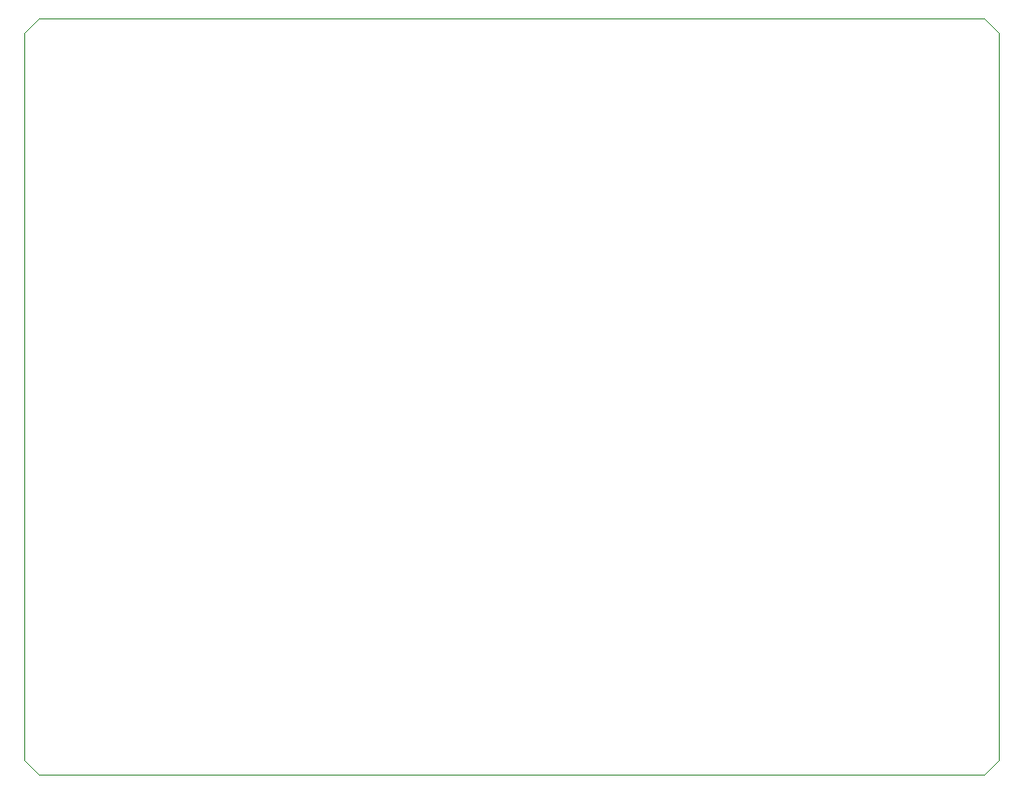
<source format=gbr>
%TF.GenerationSoftware,KiCad,Pcbnew,(5.1.10)-1*%
%TF.CreationDate,2021-11-04T23:56:30-04:00*%
%TF.ProjectId,pluto12,706c7574-6f31-4322-9e6b-696361645f70,rev?*%
%TF.SameCoordinates,Original*%
%TF.FileFunction,Profile,NP*%
%FSLAX46Y46*%
G04 Gerber Fmt 4.6, Leading zero omitted, Abs format (unit mm)*
G04 Created by KiCad (PCBNEW (5.1.10)-1) date 2021-11-04 23:56:30*
%MOMM*%
%LPD*%
G01*
G04 APERTURE LIST*
%TA.AperFunction,Profile*%
%ADD10C,0.050000*%
%TD*%
G04 APERTURE END LIST*
D10*
X190500000Y-125730000D02*
X189230000Y-127000000D01*
X190500000Y-62230000D02*
X189230000Y-60960000D01*
X105410000Y-125730000D02*
X106680000Y-127000000D01*
X106680000Y-60960000D02*
X105410000Y-62230000D01*
X189230000Y-60960000D02*
X106680000Y-60960000D01*
X190500000Y-125730000D02*
X190500000Y-62230000D01*
X106680000Y-127000000D02*
X189230000Y-127000000D01*
X105410000Y-62230000D02*
X105410000Y-125730000D01*
M02*

</source>
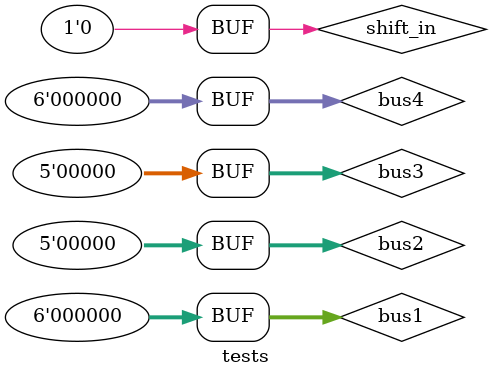
<source format=v>
module tests();

parameter WIDTH = 5;

wire [WIDTH:0] bus1 = 'b0;
wire [WIDTH-1:0] bus2;
reg [WIDTH-1:0] bus3;
wire [WIDTH:0] bus4;

assign bus2 = bus1[WIDTH-1:0];

always @ (bus2) begin
	bus3 <= bus1[WIDTH-1:0];
end

assign bus4 = bus1[WIDTH:0];

/*****************************/

reg[3:0] shift;
wire shift_in = 'b0;
reg clk160_i;

integer i;
always @(posedge clk160_i) begin
	for(i = 1; i < 4; i = i + 1) begin
		shift[i] <=  shift[i-1];
	end
	shift[0] <=  shift_in; 
end

endmodule
</source>
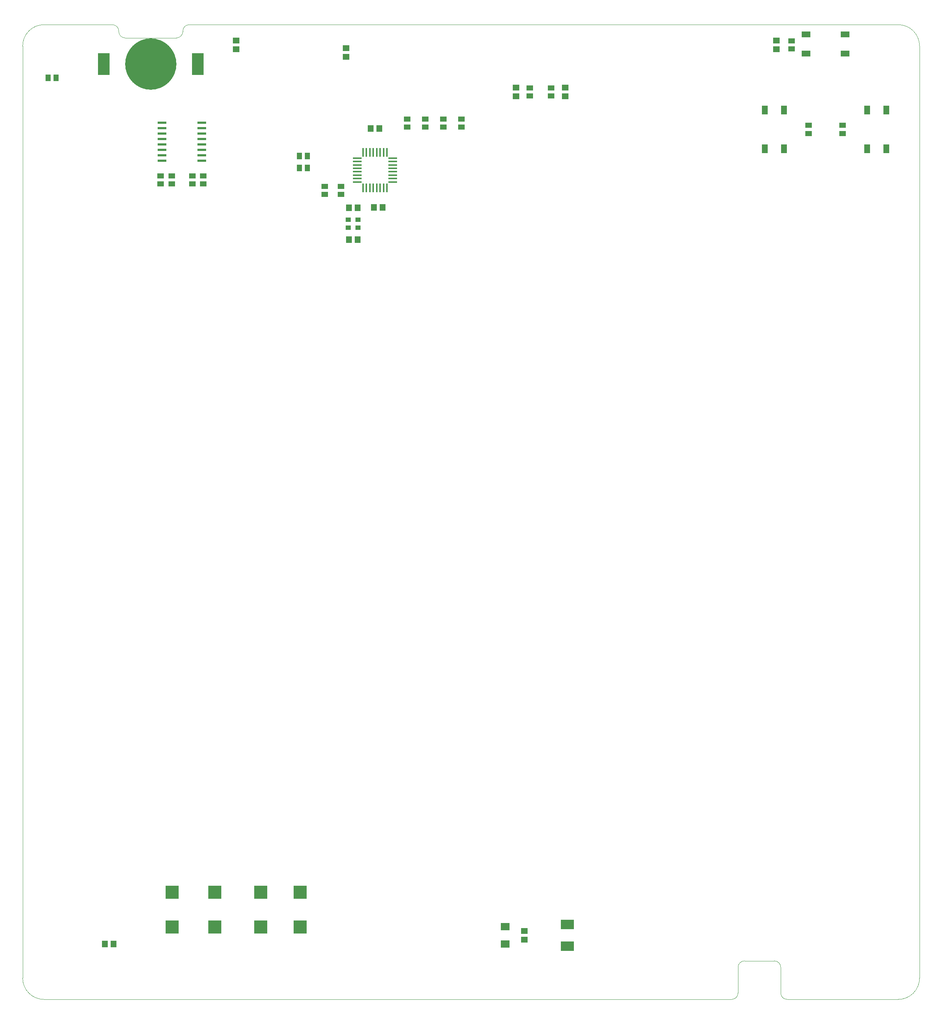
<source format=gbp>
G04 #@! TF.FileFunction,Paste,Bot*
%FSLAX46Y46*%
G04 Gerber Fmt 4.6, Leading zero omitted, Abs format (unit mm)*
G04 Created by KiCad (PCBNEW (2015-07-01 BZR 5850)-product) date Mon Oct 12 14:49:47 2015*
%MOMM*%
G01*
G04 APERTURE LIST*
%ADD10C,0.150000*%
%ADD11C,0.100000*%
%ADD12R,1.498600X1.300480*%
%ADD13R,1.300480X1.498600*%
%ADD14R,1.300480X1.049020*%
%ADD15R,0.449580X1.998980*%
%ADD16R,1.998980X0.449580*%
%ADD17R,3.048000X3.048000*%
%ADD18R,1.550000X1.350000*%
%ADD19R,1.350000X1.550000*%
%ADD20R,2.100000X1.400000*%
%ADD21R,1.400000X2.100000*%
%ADD22R,1.998980X0.599440*%
%ADD23R,2.159000X1.778000*%
%ADD24R,3.149600X2.184400*%
%ADD25R,2.800000X5.100000*%
%ADD26C,12.000000*%
G04 APERTURE END LIST*
D10*
D11*
X220000000Y-269000000D02*
X59000000Y-269000000D01*
X233000000Y-269000000D02*
X259000000Y-269000000D01*
X231500000Y-261500000D02*
X231500000Y-267500000D01*
X221500000Y-267500000D02*
X221500000Y-261500000D01*
X231500000Y-267500000D02*
G75*
G03X233000000Y-269000000I1500000J0D01*
G01*
X220000000Y-269000000D02*
G75*
G03X221500000Y-267500000I0J1500000D01*
G01*
X231500000Y-261500000D02*
G75*
G03X230000000Y-260000000I-1500000J0D01*
G01*
X223000000Y-260000000D02*
G75*
G03X221500000Y-261500000I0J-1500000D01*
G01*
X264000000Y-46000000D02*
X264000000Y-264000000D01*
X93000000Y-41000000D02*
X259000000Y-41000000D01*
X75000000Y-41000000D02*
X59000000Y-41000000D01*
X76500000Y-42500000D02*
X76500000Y-42600000D01*
X76500000Y-42500000D02*
G75*
G03X75000000Y-41000000I-1500000J0D01*
G01*
X91500000Y-42500000D02*
X91500000Y-42600000D01*
X93000000Y-41000000D02*
G75*
G03X91500000Y-42500000I0J-1500000D01*
G01*
X90000000Y-44100000D02*
G75*
G03X91500000Y-42600000I0J1500000D01*
G01*
X76500000Y-42600000D02*
G75*
G03X78000000Y-44100000I1500000J0D01*
G01*
X84000000Y-44100000D02*
X90000000Y-44100000D01*
X84000000Y-44100000D02*
X78000000Y-44100000D01*
X54000000Y-264000000D02*
X54000000Y-46000000D01*
X259000000Y-269000000D02*
G75*
G03X264000000Y-264000000I0J5000000D01*
G01*
X264000000Y-46000000D02*
G75*
G03X259000000Y-41000000I-5000000J0D01*
G01*
X59000000Y-41000000D02*
G75*
G03X54000000Y-46000000I0J-5000000D01*
G01*
X54000000Y-264000000D02*
G75*
G03X59000000Y-269000000I5000000J0D01*
G01*
X230000000Y-260000000D02*
X223000000Y-260000000D01*
D12*
X144000000Y-64952500D03*
X144000000Y-63047500D03*
D13*
X61852500Y-53400000D03*
X59947500Y-53400000D03*
D12*
X86300000Y-78252500D03*
X86300000Y-76347500D03*
X88900000Y-78252500D03*
X88900000Y-76347500D03*
X93700000Y-78252500D03*
X93700000Y-76347500D03*
D14*
X132543000Y-88502500D03*
X130257000Y-86597500D03*
X132543000Y-86597500D03*
X130257000Y-88502500D03*
D15*
X133700920Y-79150360D03*
X134501020Y-79150360D03*
X135301120Y-79150360D03*
X136101220Y-79150360D03*
X136898780Y-79150360D03*
X137698880Y-79150360D03*
X138498980Y-79150360D03*
X139299080Y-79150360D03*
X139299080Y-70849640D03*
X133700920Y-70849640D03*
X134501020Y-70849640D03*
X135301120Y-70849640D03*
X136101220Y-70849640D03*
X136898780Y-70849640D03*
X137698880Y-70849640D03*
X138498980Y-70849640D03*
D16*
X140650360Y-77799080D03*
X140650360Y-76998980D03*
X140650360Y-76198880D03*
X140650360Y-75398780D03*
X140650360Y-74601220D03*
X140650360Y-73801120D03*
X140650360Y-73001020D03*
X140650360Y-72200920D03*
X132349640Y-77799080D03*
X132349640Y-76998980D03*
X132349640Y-76198880D03*
X132349640Y-75398780D03*
X132349640Y-74601220D03*
X132349640Y-73801120D03*
X132349640Y-73001020D03*
X132349640Y-72200920D03*
D12*
X124750000Y-80702500D03*
X124750000Y-78797500D03*
X128500000Y-78797500D03*
X128500000Y-80702500D03*
X234000000Y-46702500D03*
X234000000Y-44797500D03*
X96300000Y-78252500D03*
X96300000Y-76347500D03*
D17*
X119000000Y-252064000D03*
X119000000Y-243936000D03*
X109750000Y-252064000D03*
X109750000Y-243936000D03*
X99000000Y-252064000D03*
X99000000Y-243936000D03*
X89000000Y-252064000D03*
X89000000Y-243936000D03*
D18*
X230500000Y-44750000D03*
X230500000Y-46750000D03*
X129750000Y-48500000D03*
X129750000Y-46500000D03*
X104000000Y-46750000D03*
X104000000Y-44750000D03*
D19*
X135500000Y-65250000D03*
X137500000Y-65250000D03*
X136250000Y-83750000D03*
X138250000Y-83750000D03*
X132400000Y-83800000D03*
X130400000Y-83800000D03*
X132400000Y-91250000D03*
X130400000Y-91250000D03*
D18*
X171500000Y-255000000D03*
X171500000Y-253000000D03*
X181000000Y-55750000D03*
X181000000Y-57750000D03*
X169500000Y-55750000D03*
X169500000Y-57750000D03*
D12*
X177750000Y-55797500D03*
X177750000Y-57702500D03*
X172750000Y-57702500D03*
X172750000Y-55797500D03*
X238000000Y-66452500D03*
X238000000Y-64547500D03*
X246000000Y-66452500D03*
X246000000Y-64547500D03*
D13*
X118797500Y-74500000D03*
X120702500Y-74500000D03*
X118797500Y-71750000D03*
X120702500Y-71750000D03*
D19*
X75250000Y-256050000D03*
X73250000Y-256050000D03*
D20*
X237450000Y-43250000D03*
X246550000Y-43250000D03*
X246550000Y-47750000D03*
X237450000Y-47750000D03*
D21*
X227750000Y-70050000D03*
X227750000Y-60950000D03*
X232250000Y-60950000D03*
X232250000Y-70050000D03*
X256250000Y-60950000D03*
X256250000Y-70050000D03*
X251750000Y-70050000D03*
X251750000Y-60950000D03*
D22*
X86649260Y-72845000D03*
X86649260Y-71575000D03*
X86649260Y-70305000D03*
X86649260Y-69035000D03*
X86649260Y-67765000D03*
X86649260Y-66495000D03*
X86649260Y-65225000D03*
X86649260Y-63955000D03*
X95950740Y-63955000D03*
X95950740Y-65225000D03*
X95950740Y-66495000D03*
X95950740Y-67765000D03*
X95950740Y-69035000D03*
X95950740Y-70305000D03*
X95950740Y-71575000D03*
X95950740Y-72845000D03*
D12*
X148250000Y-64952500D03*
X148250000Y-63047500D03*
X152500000Y-64952500D03*
X152500000Y-63047500D03*
D23*
X167000000Y-256032000D03*
X167000000Y-251968000D03*
D24*
X181500000Y-256540000D03*
X181500000Y-251460000D03*
D25*
X73000000Y-50200000D03*
X95000000Y-50200000D03*
D26*
X84000000Y-50200000D03*
D12*
X156750000Y-64952500D03*
X156750000Y-63047500D03*
M02*

</source>
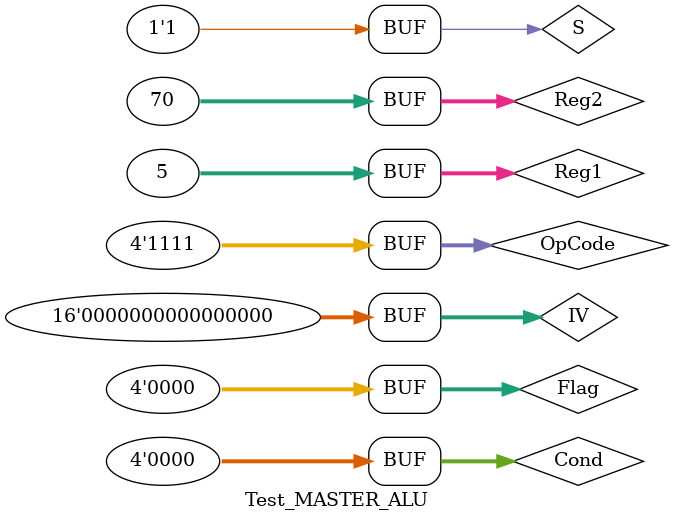
<source format=v>
module Test_MASTER_ALU;	//[N, Z, C, V}]
reg signed [31:0] Reg1, Reg2;
reg S;
reg [15:0] IV;
reg [3:0] OpCode;
reg [3:0] Flag;
reg [3:0] Cond;
wire signed [31:0] Result;
wire [3:0] New_Flag;

initial
begin

Reg1=32'b01100000000000000000000000000000; Reg2=32'b00100000000000000000000000000001; IV=0; OpCode=4'b0000; Cond=0; Flag=4'b0000; S=1; //0000 ADD
#10 Reg1=5; Reg2=7; IV=0; OpCode=4'b0001; Cond=0; S=1;		// 0001 SUB
#10 Reg1=5; Reg2=7; IV=0; OpCode=4'b0010; Cond=0; S=1;		// 0010 MUL
#10 Reg1=5; Reg2=7; IV=0; OpCode=4'b0011; Cond=0; S=1;		// 0011 OR
#10 Reg1=5; Reg2=7; IV=0; OpCode=4'b0100; Cond=0; S=1;		// 0100 AND
#10 Reg1=5; Reg2=70; IV=0; OpCode=4'b0101; Cond=0; S=1;		// 0101 XOR
#10 Reg1=5; Reg2=7; IV=0; OpCode=4'b0110; Cond=0; S=1;		// 0110 MOVn
#10 Reg1=5; Reg2=7; IV=0; OpCode=4'b0111; Cond=0; S=1;		// 0111 MOV
#10 Reg1=5; Reg2=7; IV=0; OpCode=4'b1000; Cond=0; S=1;		// 1000 LSR
#10 Reg1=5; Reg2=7; IV=0; OpCode=4'b1001; Cond=0; S=1;		// 1001 LSL
#10 Reg1=5; Reg2=70; IV=0; OpCode=4'b1010; Cond=0; S=1; 	// 1010 ROR
#10 Reg1=5; Reg2=7; IV=0; OpCode=4'b1011; Cond=0; S=1; 		// 1011 CMP
#10 Reg1=5; Reg2=7; IV=0; OpCode=4'b1100; Cond=0; S=1;		// 1100 ADR
#10 Reg1=5; Reg2=7; IV=0; OpCode=4'b1101; Cond=0; S=1;		// 1101 LDR
#10 Reg1=5; Reg2=7; IV=0; OpCode=4'b1110; Cond=0; S=1;		// 1110 STR
#10 Reg1=5; Reg2=70; IV=0; OpCode=4'b1111; Cond=0; S=1; 	// 1111 NOP
end
initial
begin
$monitor($time, " In1.=%d, In2.=%d, Result=%d, Flag=%b, OpCode=%b ", Reg1, Reg2, Result, New_Flag,OpCode);
end

MASTER_ALU master(Reg1, Reg2, IV, OpCode, Cond, S, Result, Flag, New_Flag);
endmodule

</source>
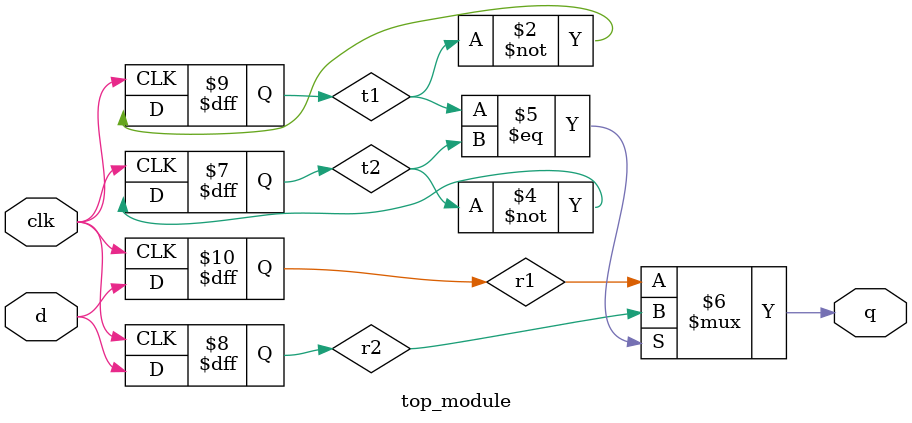
<source format=v>
module top_module (
    input clk,
    input d,
    output q
);

reg t1,t2,r1,r2;

always @(posedge clk) begin
t1 <= ~t1;
r1 <= d;
end

always @(negedge clk) begin
t2 <= ~t2;
r2 <= d;
end

    assign q = (t1 == t2) ? (r2) : (r1);

endmodule

</source>
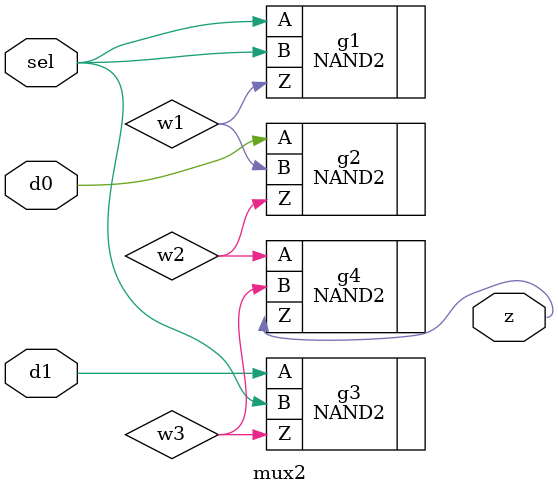
<source format=sv>
module mux2 (
    input logic d0,          // Data input 0
    input logic d1,          // Data input 1
    input logic sel,         // Select input
    output logic z           // Output
);

// Put your code here
// ------------------
	logic w1;
	logic w2;
	logic w3;

	NAND2 #(
		.Tpdhl(8),
		.Tpdlh(8)
	) g1(
		.A(sel),
		.B(sel),
		.Z(w1)
	);
	
	NAND2 #(
		.Tpdhl(8),
		.Tpdlh(8)
	) g2(
		.A(d0),
		.B(w1),
		.Z(w2)
	);
	
	NAND2 #(
		.Tpdhl(8),
		.Tpdlh(8)
	) g3(
		.A(d1),
		.B(sel),
		.Z(w3)
	);
	
	NAND2 #(
		.Tpdhl(8),
		.Tpdlh(8)
	) g4(
		.A(w2),
		.B(w3),
		.Z(z)
	);

// End of your code

endmodule

</source>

▶ **Work item**: In the entries above, find each line that includes the string "assign" and copy it.

▶ **Reply to the exercise**:
assign bus2 = bus1[WIDTH-1:0];
assign bus4 = bus1[WIDTH:0];
    assign q = (t1 == t2) ? (r2) : (r1);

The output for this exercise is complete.